**Problem:**
In the records below, convert the part that opens with the line containing "text root@debian11:~# sleep 9999" and closes with the line containing "text Si on souhaite" into a Markdown table with the columns Row and Line, leaving out blank lines.

**Records for processing:**
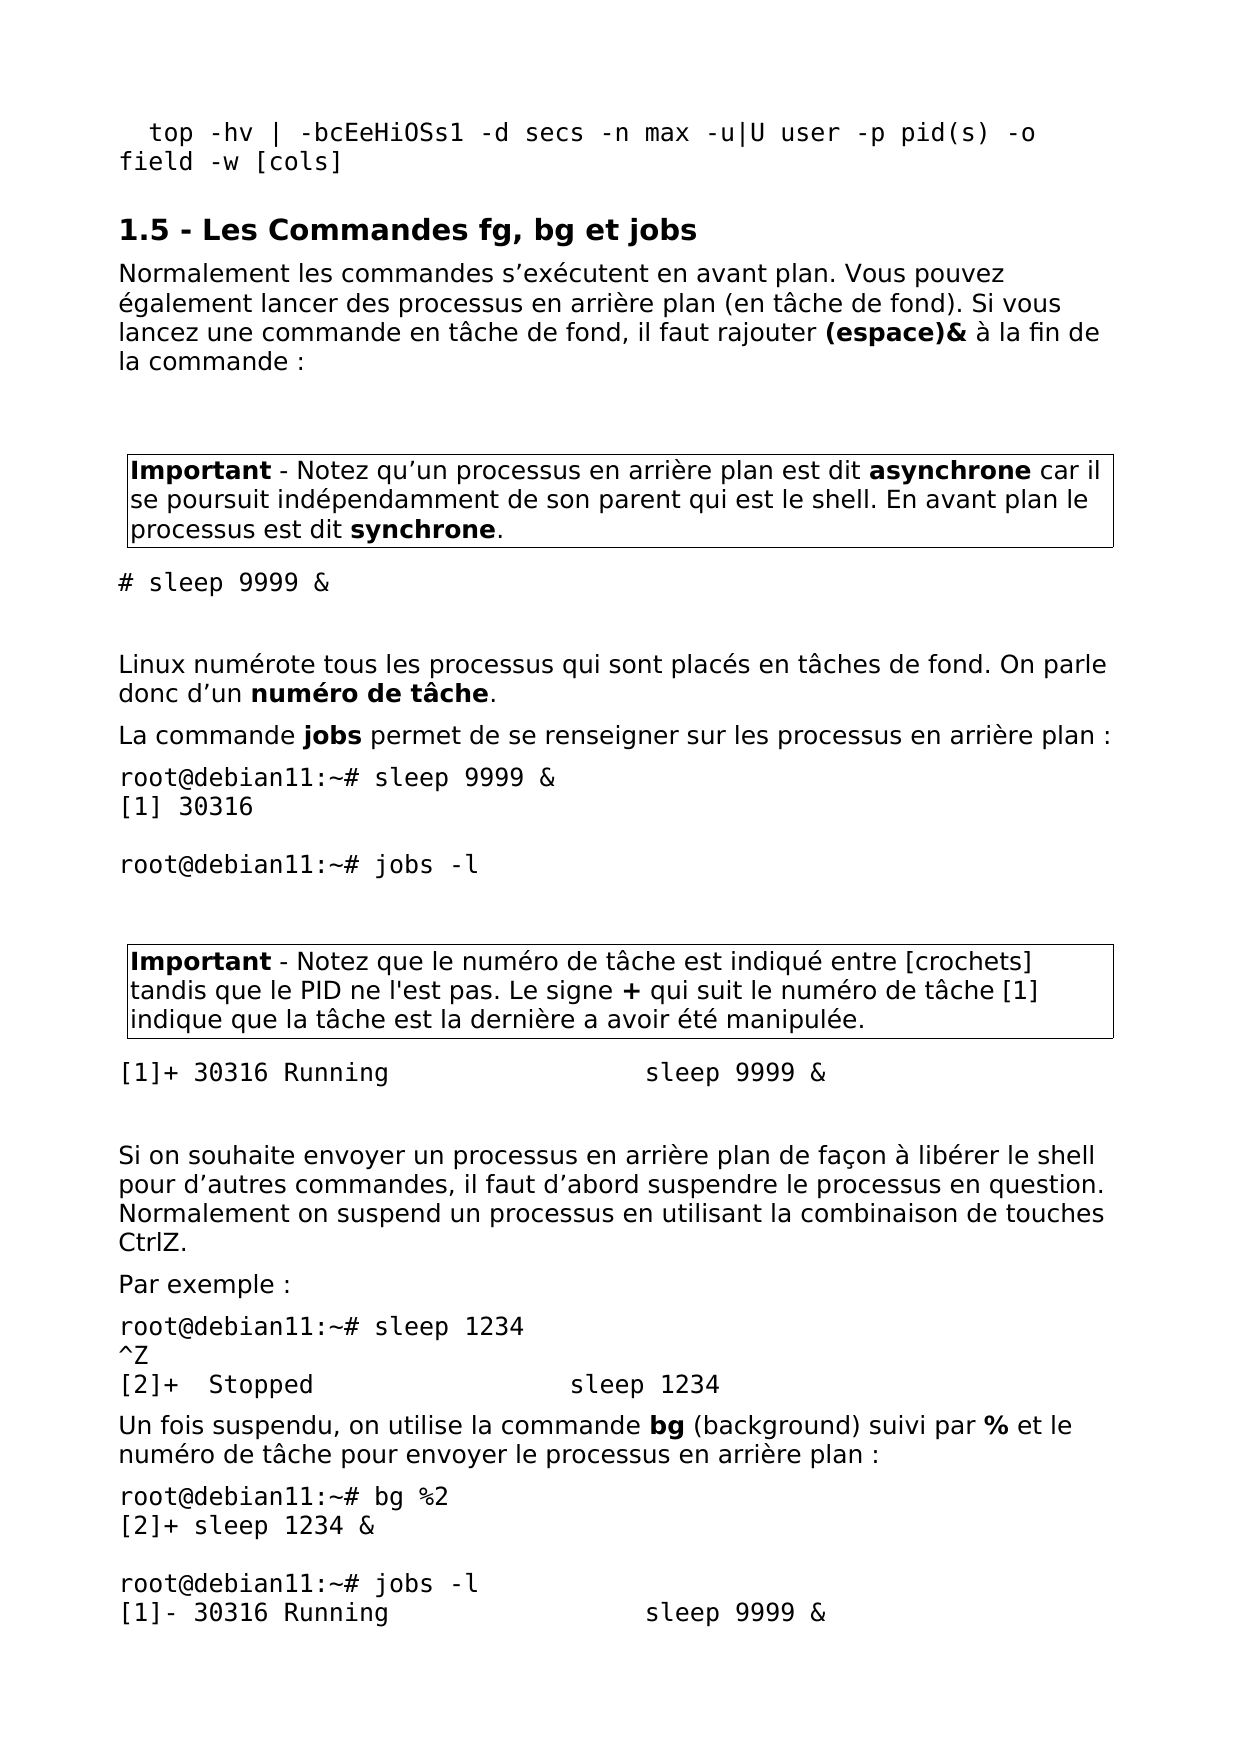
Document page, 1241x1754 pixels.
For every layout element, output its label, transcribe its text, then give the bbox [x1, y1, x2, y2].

text root@debian11:~# sleep 9999 & [1] 30316 root@debian11:~# jobs -l [118, 763, 1122, 920]
text Si on souhaite envoyer un processus en arrière plan de façon à libérer le shell pour d’autres commandes, il faut d’abord suspendre le processus en question. Normalement on suspend un processus en utilisant la combinaison de touches CtrlZ. [118, 1141, 1122, 1258]
table_header Important - Notez qu’un processus en arrière plan est dit asynchrone car il se poursuit indépendamment de son parent qui est le shell. En avant plan le processus est dit synchrone. [128, 455, 1113, 547]
text Normalement les commandes s’exécutent en avant plan. Vous pouvez également lancer des processus en arrière plan (en tâche de fond). Si vous lancez une commande en tâche de fond, il faut rajouter (espace)& à la fin de la commande : [118, 260, 1122, 376]
text Linux numérote tous les processus qui sont placés en tâches de fond. On parle donc d’un numéro de tâche. [118, 650, 1122, 709]
text La commande jobs permet de se renseigner sur les processus en arrière plan : [118, 721, 1122, 750]
text # sleep 9999 & [118, 556, 1122, 597]
table_header Important - Notez que le numéro de tâche est indiqué entre [crochets] tandis que le PID ne l'est pas. Le signe + qui suit le numéro de tâche [1] indique que la tâche est la dernière a avoir été manipulée. [128, 945, 1113, 1037]
text top -hv | -bcEeHiOSs1 -d secs -n max -u|U user -p pid(s) -o field -w [cols] [118, 118, 1122, 176]
text root@debian11:~# sleep 1234 ^Z [2]+ Stopped sleep 1234 [118, 1312, 1122, 1399]
text root@debian11:~# bg %2 [2]+ sleep 1234 & root@debian11:~# jobs -l [1]- 30316 Running sleep 9999 & [118, 1482, 1122, 1628]
subtitle 1.5 - Les Commandes fg, bg et jobs [118, 213, 1122, 247]
text Par exemple : [118, 1270, 1122, 1299]
text [118, 389, 1122, 430]
text Un fois suspendu, on utilise la commande bg (background) suivi par % et le numéro de tâche pour envoyer le processus en arrière plan : [118, 1411, 1122, 1469]
text [1]+ 30316 Running sleep 9999 & [118, 1046, 1122, 1087]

**Exercise answer:**
| Row | Line |
|---|---|
| 1 | text root@debian11:~# sleep 9999 & [1] 30316 root@debian11:~# jobs -l [118, 763, 1122, 920] |
| 2 | text Si on souhaite envoyer un processus en arrière plan de façon à libérer le shell pour d’autres commandes, il faut d’abord suspendre le processus en question. Normalement on suspend un processus en utilisant la combinaison de touches CtrlZ. [118, 1141, 1122, 1258] |